==== DATA

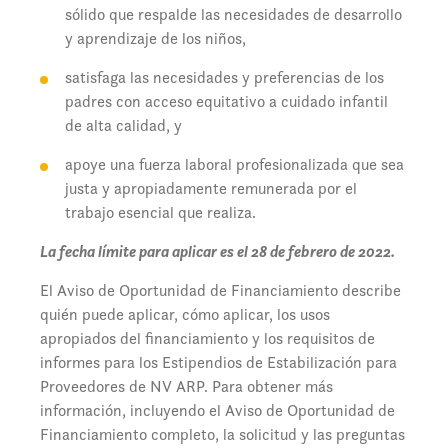
sólido que respalde las necesidades de desarrollo
y aprendizaje de los niños,
satisfaga las necesidades y preferencias de los
padres con acceso equitativo a cuidado infantil
de alta calidad, y
apoye una fuerza laboral profesionalizada que sea
justa y apropiadamente remunerada por el
trabajo esencial que realiza.
La fecha límite para aplicar es el 28 de febrero de 2022.
El Aviso de Oportunidad de Financiamiento describe
quién puede aplicar, cómo aplicar, los usos
apropiados del financiamiento y los requisitos de
informes para los Estipendios de Estabilización para
Proveedores de NV ARP. Para obtener más
información, incluyendo el Aviso de Oportunidad de
Financiamiento completo, la solicitud y las preguntas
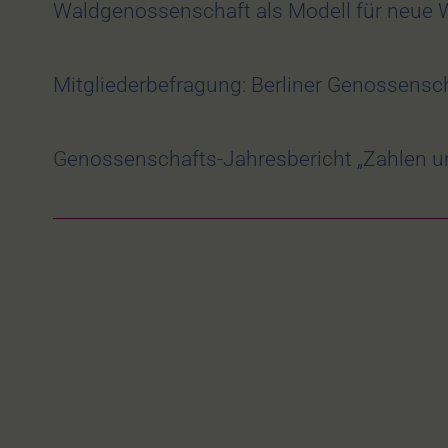
Waldgenossenschaft als Modell für neu
Mitgliederbefragung: Berliner Genossensc
Genossenschafts-Jahresbericht „Zahlen un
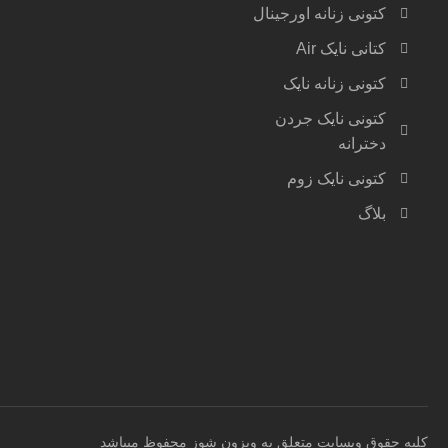
کتونی زنانه اورجینال
کتانی نایک Air
کتونی زنانه نایک
کتونی نایک جردن
دخترانه
کتونی نایک زوم
بلاگ
کلیه حقوق وبسایت متعلق به ویزون شوز محفوظ میباشد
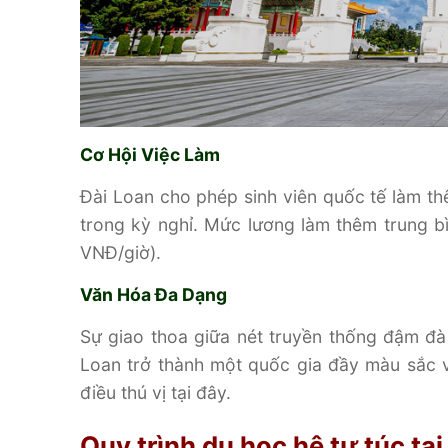
Cơ Hội Việc Làm
Đài Loan cho phép sinh viên quốc tế làm thê
trong kỳ nghỉ. Mức lương làm thêm trung 
VNĐ/giờ).
Văn Hóa Đa Dạng
Sự giao thoa giữa nét truyền thống đậm đà
Loan trở thành một quốc gia đầy màu sắc 
điều thú vị tại đây.
Quy trình du học hệ tự túc tại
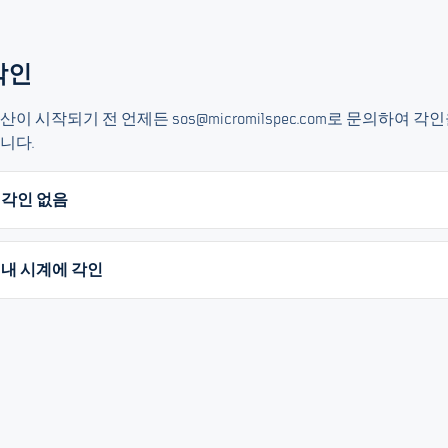
각인
산이 시작되기 전 언제든 sos@micromilspec.com로 문의하여 각
니다.
각인 없음
내 시계에 각인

========

WORK TO COMPLETE. Report, for the data above, every line in which the string "aplicar" appears.

COMPLETED EXERCISE.
La fecha límite para aplicar es el 28 de febrero de 2022.
quién puede aplicar, cómo aplicar, los usos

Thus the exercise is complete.